Capital of Iraq and centre of Arab learning.


The city of Baghdad was founded in 762, on the site of a Persian village of the same name, by al-Mansur, the second caliph of the Abbasid dynasty. Its layout was designed by the Persian astrologer al-Naubakht and the Jewish astrologer Mashallah.

The original city was of circular design of 2.7 km diametre surrounded by three walls and was basically an administrative complex. It soon became too small for the growing population, and merchant markets developed outside the city walls near the gates. A bridge built from boats connected what soon became the "old city" with the east bank of the Tigris River, and from 946 the seat of the caliphate moved fully to the east bank.

Baghdad's golden age was reached under caliph al-Mahdi, who reigned from 775 to 785, his successor Harun al-Rashid (786 - 809) and al-Mamun (813 - 833). During these years Baghdad was considered the richest city in the world. Al-Mamun established hospitals and an observatory and had works of science translated into Arabic in the various madrasahs.

The decline began with a civil war between Harun al-Rashid's sons, which destroyed much of the old city. Some time around the mid-9th century the caliphs moved the government to Samarra north of Baghdad and left Baghdad to be ruled by their Turkish bodyguards. From 945 to 1152 the Buyids and Seljuqs, successors to the Abbasids, governed from Damascus, and Baghdad went into further decline and ruin.

The final blow, however, came with the sacking of the city by the Mongol Hülegü in 1258, who overran the country, had the caliph and hundreds of thousands of residents killed and the irrigation system destroyed.

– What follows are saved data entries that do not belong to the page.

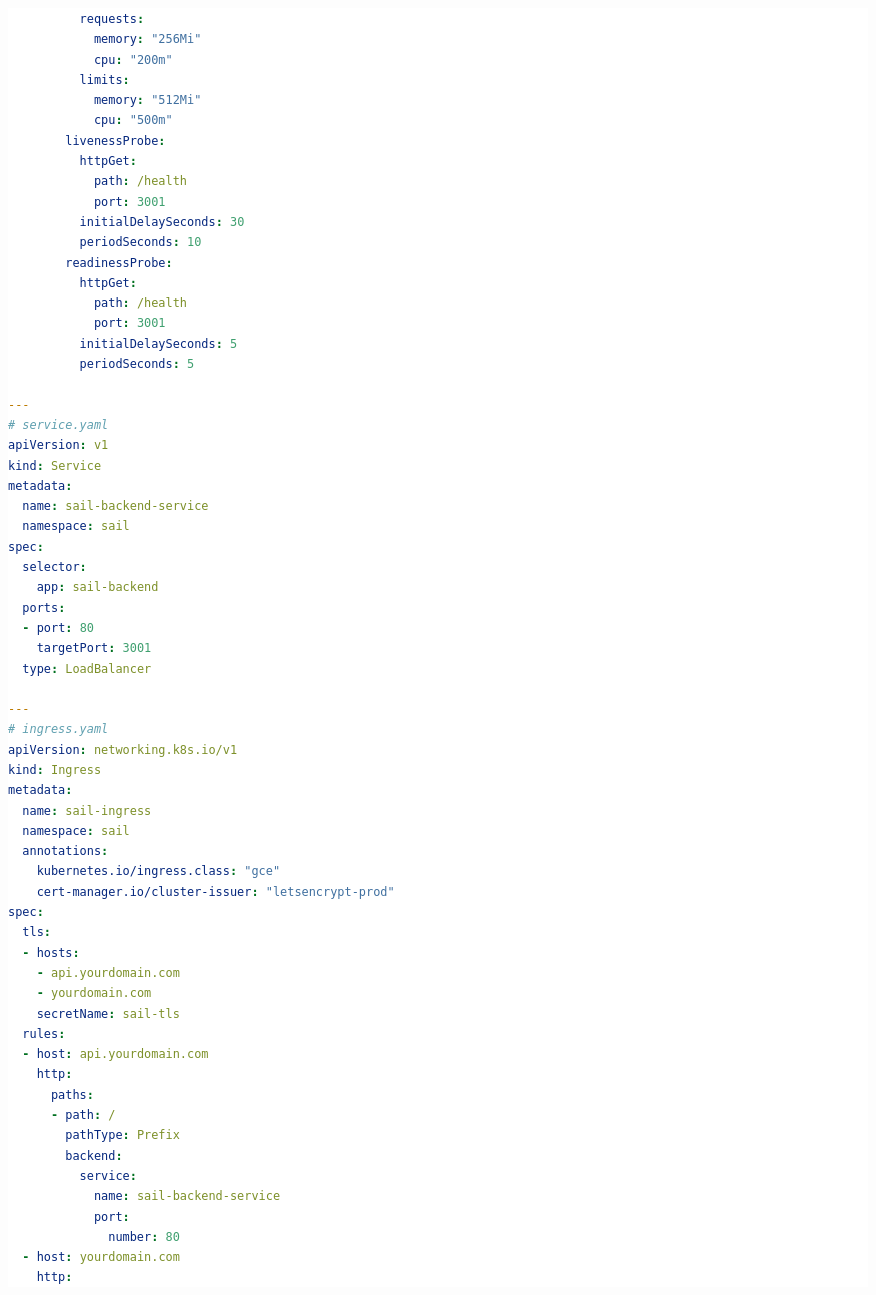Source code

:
 ```yaml
          requests:
            memory: "256Mi"
            cpu: "200m"
          limits:
            memory: "512Mi"
            cpu: "500m"
        livenessProbe:
          httpGet:
            path: /health
            port: 3001
          initialDelaySeconds: 30
          periodSeconds: 10
        readinessProbe:
          httpGet:
            path: /health
            port: 3001
          initialDelaySeconds: 5
          periodSeconds: 5

---
# service.yaml
apiVersion: v1
kind: Service
metadata:
  name: sail-backend-service
  namespace: sail
spec:
  selector:
    app: sail-backend
  ports:
  - port: 80
    targetPort: 3001
  type: LoadBalancer

---
# ingress.yaml
apiVersion: networking.k8s.io/v1
kind: Ingress
metadata:
  name: sail-ingress
  namespace: sail
  annotations:
    kubernetes.io/ingress.class: "gce"
    cert-manager.io/cluster-issuer: "letsencrypt-prod"
spec:
  tls:
  - hosts:
    - api.yourdomain.com
    - yourdomain.com
    secretName: sail-tls
  rules:
  - host: api.yourdomain.com
    http:
      paths:
      - path: /
        pathType: Prefix
        backend:
          service:
            name: sail-backend-service
            port:
              number: 80
  - host: yourdomain.com
    http:
```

Baghdad did not recover from this devastation for centuries. It was relegated to a provincial town under Mongol vassal rulers and sacked again in 1401 by the Mongol Tamerlane. For the next 100 years it was ruled by Turkish dynasties. From 1534 until 1918 Baghdad was, with only short periods of Persian rule, part of the Turkish Ottoman empire.

Modern Baghdad owes its prosperity and most of its appearance to the beginning of steamship travel on the Tigris river after 1860. The Ottoman governors demolished what remained of the city walls and established a modern infrastructure, including new hospitals and schools.

In 1920 Baghdad became the capital of the new state of Iraq, initially under British rule as a mandate of the League of Nations and from 1932 as an independent country.